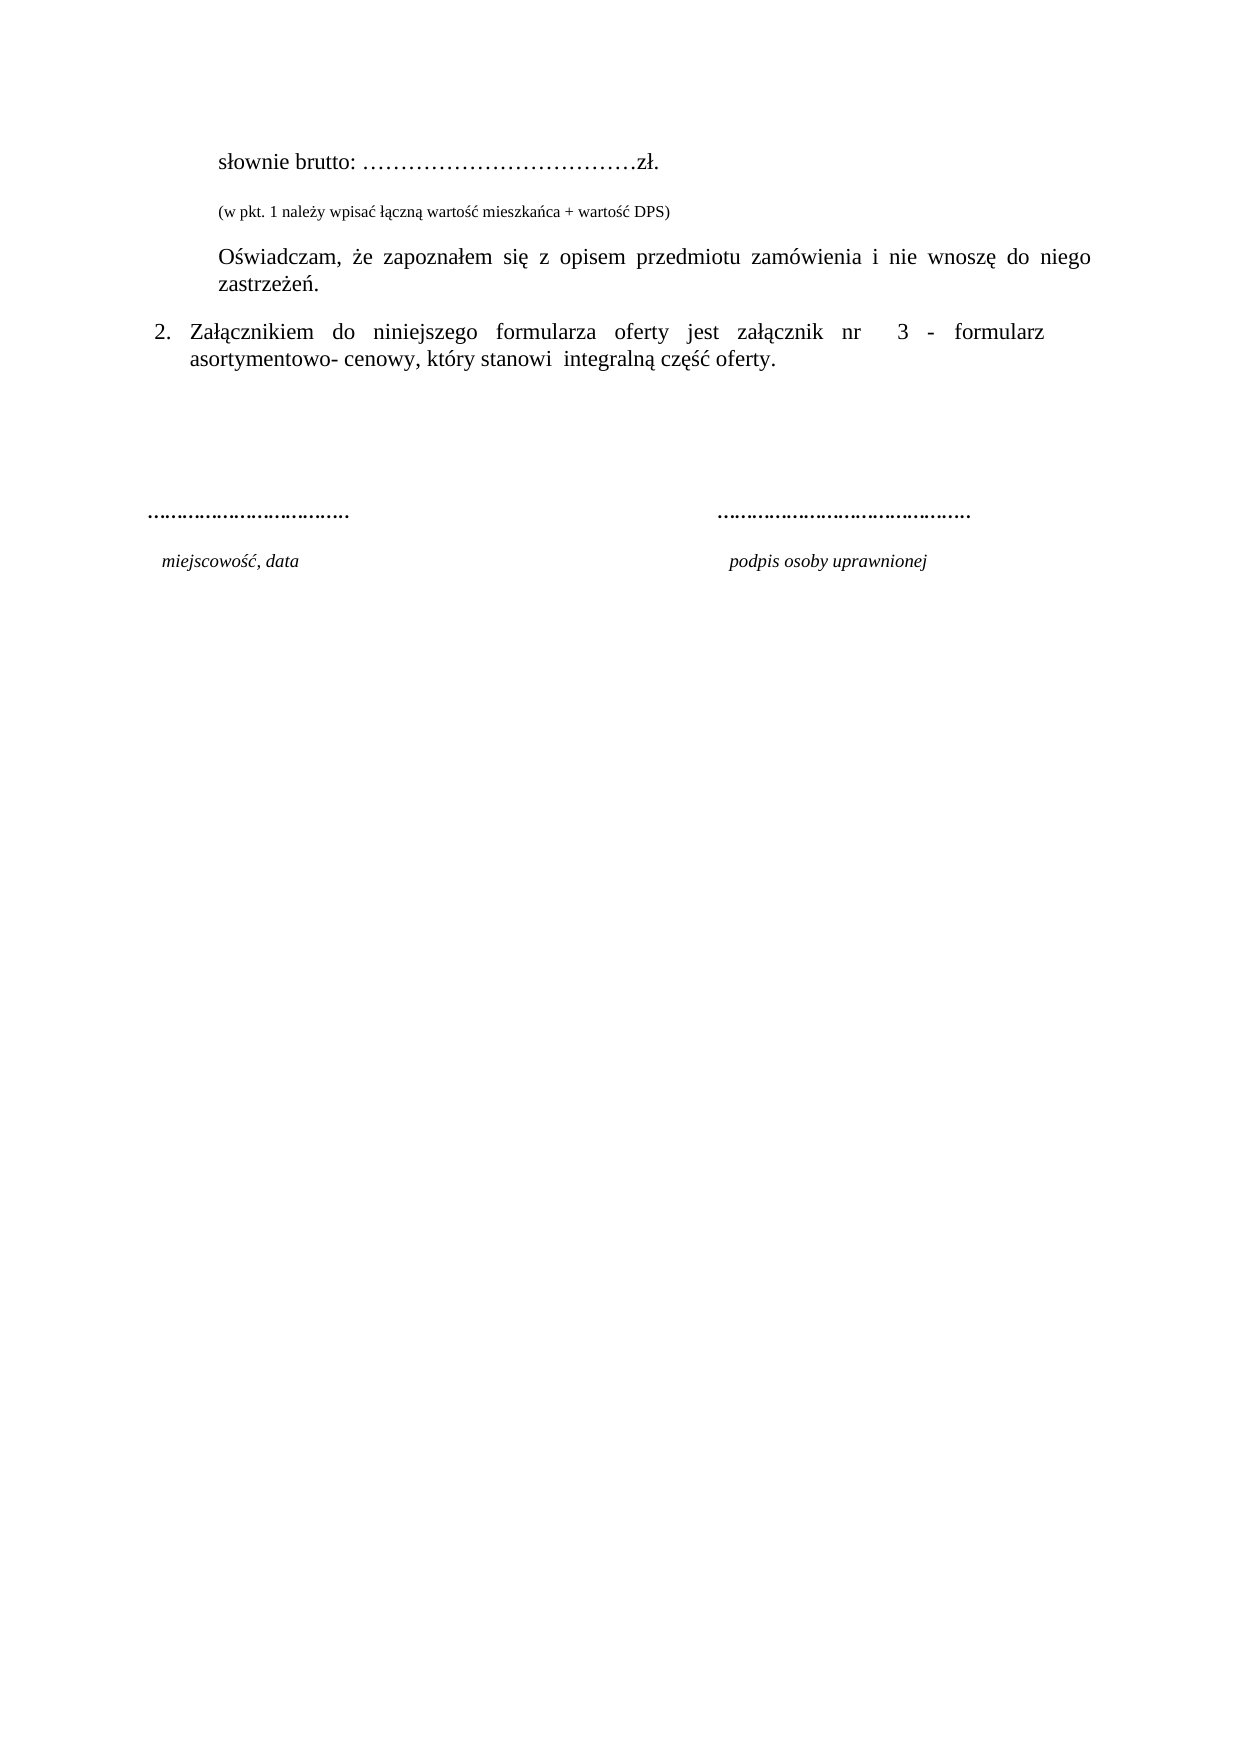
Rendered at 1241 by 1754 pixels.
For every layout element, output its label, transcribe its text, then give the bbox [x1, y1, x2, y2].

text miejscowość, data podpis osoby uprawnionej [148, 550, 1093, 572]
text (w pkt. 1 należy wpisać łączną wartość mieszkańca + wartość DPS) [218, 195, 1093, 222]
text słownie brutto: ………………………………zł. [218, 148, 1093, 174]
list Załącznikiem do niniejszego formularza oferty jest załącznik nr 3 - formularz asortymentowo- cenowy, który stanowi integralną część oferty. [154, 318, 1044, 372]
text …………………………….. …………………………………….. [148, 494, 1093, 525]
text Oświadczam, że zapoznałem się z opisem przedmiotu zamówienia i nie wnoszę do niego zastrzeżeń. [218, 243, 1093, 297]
■ ■ ■ ■ ■ ■ ■
Task prompt
What is needed is every line of the data above, set down exactly but with the images left out.

Solution to the exercise
Rendered at 1241 by 1754 pixels.
For every layout element, output its label, transcribe its text, then give the bbox [x1, y1, x2, y2].

text miejscowość, data podpis osoby uprawnionej [148, 550, 1093, 572]
text (w pkt. 1 należy wpisać łączną wartość mieszkańca + wartość DPS) [218, 195, 1093, 222]
text słownie brutto: ………………………………zł. [218, 148, 1093, 174]
list Załącznikiem do niniejszego formularza oferty jest załącznik nr 3 - formularz asortymentowo- cenowy, który stanowi integralną część oferty. [154, 318, 1044, 372]
text …………………………….. …………………………………….. [148, 494, 1093, 525]
text Oświadczam, że zapoznałem się z opisem przedmiotu zamówienia i nie wnoszę do niego zastrzeżeń. [218, 243, 1093, 297]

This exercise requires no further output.